##### Supplied records
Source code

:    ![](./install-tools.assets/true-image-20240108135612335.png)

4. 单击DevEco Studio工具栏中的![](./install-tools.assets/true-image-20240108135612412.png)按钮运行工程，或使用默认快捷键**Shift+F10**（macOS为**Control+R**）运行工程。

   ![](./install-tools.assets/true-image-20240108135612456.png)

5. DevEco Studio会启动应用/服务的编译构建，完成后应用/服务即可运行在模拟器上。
##########
##### Supplied records
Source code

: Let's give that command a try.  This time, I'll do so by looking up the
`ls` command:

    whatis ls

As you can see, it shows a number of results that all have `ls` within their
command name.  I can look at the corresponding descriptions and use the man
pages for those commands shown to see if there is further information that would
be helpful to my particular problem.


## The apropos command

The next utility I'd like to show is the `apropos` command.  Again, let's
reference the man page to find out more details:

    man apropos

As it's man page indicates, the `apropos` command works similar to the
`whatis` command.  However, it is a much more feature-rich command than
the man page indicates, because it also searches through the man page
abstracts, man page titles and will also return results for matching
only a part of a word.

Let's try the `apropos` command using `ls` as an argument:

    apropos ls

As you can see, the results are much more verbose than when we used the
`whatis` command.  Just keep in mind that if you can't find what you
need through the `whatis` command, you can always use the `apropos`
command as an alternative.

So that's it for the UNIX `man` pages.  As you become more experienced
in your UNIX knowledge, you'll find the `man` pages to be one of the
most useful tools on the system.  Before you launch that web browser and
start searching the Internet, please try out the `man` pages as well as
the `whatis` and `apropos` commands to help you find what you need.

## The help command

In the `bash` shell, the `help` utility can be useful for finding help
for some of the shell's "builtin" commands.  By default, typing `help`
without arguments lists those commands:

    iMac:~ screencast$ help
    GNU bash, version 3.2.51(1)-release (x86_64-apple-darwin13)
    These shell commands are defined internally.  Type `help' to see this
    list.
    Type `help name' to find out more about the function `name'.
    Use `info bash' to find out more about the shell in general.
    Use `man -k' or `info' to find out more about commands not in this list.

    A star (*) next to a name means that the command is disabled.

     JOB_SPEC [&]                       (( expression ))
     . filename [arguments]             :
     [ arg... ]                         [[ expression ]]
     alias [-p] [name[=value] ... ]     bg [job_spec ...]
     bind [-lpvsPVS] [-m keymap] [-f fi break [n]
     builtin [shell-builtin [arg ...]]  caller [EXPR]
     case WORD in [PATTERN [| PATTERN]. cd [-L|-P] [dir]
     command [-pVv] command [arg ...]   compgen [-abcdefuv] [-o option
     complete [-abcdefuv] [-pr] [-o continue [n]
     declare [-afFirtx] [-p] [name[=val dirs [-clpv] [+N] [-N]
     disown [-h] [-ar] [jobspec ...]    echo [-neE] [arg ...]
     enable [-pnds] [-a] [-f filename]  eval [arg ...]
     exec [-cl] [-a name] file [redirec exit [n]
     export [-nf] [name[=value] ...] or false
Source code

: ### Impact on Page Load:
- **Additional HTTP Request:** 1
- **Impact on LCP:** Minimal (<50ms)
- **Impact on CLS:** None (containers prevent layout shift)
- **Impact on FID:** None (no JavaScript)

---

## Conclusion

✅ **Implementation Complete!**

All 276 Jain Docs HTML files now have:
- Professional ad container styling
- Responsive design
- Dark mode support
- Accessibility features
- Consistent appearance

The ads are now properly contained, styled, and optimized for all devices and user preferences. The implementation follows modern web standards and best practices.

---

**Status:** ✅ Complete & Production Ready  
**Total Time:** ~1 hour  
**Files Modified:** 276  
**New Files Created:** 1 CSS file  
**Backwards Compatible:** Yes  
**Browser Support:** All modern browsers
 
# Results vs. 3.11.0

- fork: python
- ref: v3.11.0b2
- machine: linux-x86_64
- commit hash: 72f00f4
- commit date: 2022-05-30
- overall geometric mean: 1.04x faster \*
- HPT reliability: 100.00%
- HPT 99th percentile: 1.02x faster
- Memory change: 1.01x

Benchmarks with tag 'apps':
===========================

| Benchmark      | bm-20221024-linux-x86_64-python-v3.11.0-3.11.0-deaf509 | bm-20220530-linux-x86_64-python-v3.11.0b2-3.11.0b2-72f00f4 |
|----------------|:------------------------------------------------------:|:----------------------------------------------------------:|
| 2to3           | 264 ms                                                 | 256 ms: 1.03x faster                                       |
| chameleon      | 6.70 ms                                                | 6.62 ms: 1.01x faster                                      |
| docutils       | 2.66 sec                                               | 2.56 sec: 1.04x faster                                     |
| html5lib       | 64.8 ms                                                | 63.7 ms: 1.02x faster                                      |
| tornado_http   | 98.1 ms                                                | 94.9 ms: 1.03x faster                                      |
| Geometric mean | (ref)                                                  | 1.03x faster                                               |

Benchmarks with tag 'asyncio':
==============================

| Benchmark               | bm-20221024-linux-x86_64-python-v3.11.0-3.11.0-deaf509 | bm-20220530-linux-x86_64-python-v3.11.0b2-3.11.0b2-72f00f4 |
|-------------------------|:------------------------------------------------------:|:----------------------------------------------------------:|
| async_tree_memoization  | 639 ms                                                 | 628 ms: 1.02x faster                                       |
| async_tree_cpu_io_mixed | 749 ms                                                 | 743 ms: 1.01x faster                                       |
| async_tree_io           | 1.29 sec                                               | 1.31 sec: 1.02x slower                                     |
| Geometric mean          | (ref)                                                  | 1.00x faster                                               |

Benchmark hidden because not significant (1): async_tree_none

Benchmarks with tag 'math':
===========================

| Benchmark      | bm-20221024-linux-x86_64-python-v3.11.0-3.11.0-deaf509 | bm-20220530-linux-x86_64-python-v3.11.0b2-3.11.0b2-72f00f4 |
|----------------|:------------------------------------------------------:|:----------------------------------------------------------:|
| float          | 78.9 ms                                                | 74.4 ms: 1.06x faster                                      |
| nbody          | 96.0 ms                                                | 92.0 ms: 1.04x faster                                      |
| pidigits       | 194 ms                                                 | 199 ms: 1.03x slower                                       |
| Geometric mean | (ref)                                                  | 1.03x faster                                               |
##########
*Work instruction*: In the data above, format everything from the line containing "Let's try the" down to the line containing "without arguments lists" as a Markdown table. Give it the columns Row and Text, with Row holding a running number and Text holding the line itself, and skip blank lines.

*Result for this exercise*:
| Row | Text |
|---|---|
| 1 | Let's try the `apropos` command using `ls` as an argument: |
| 2 |     apropos ls |
| 3 | As you can see, the results are much more verbose than when we used the |
| 4 | `whatis` command.  Just keep in mind that if you can't find what you |
| 5 | need through the `whatis` command, you can always use the `apropos` |
| 6 | command as an alternative. |
| 7 | So that's it for the UNIX `man` pages.  As you become more experienced |
| 8 | in your UNIX knowledge, you'll find the `man` pages to be one of the |
| 9 | most useful tools on the system.  Before you launch that web browser and |
| 10 | start searching the Internet, please try out the `man` pages as well as |
| 11 | the `whatis` and `apropos` commands to help you find what you need. |
| 12 | ## The help command |
| 13 | In the `bash` shell, the `help` utility can be useful for finding help |
| 14 | for some of the shell's "builtin" commands.  By default, typing `help` |
| 15 | without arguments lists those commands: |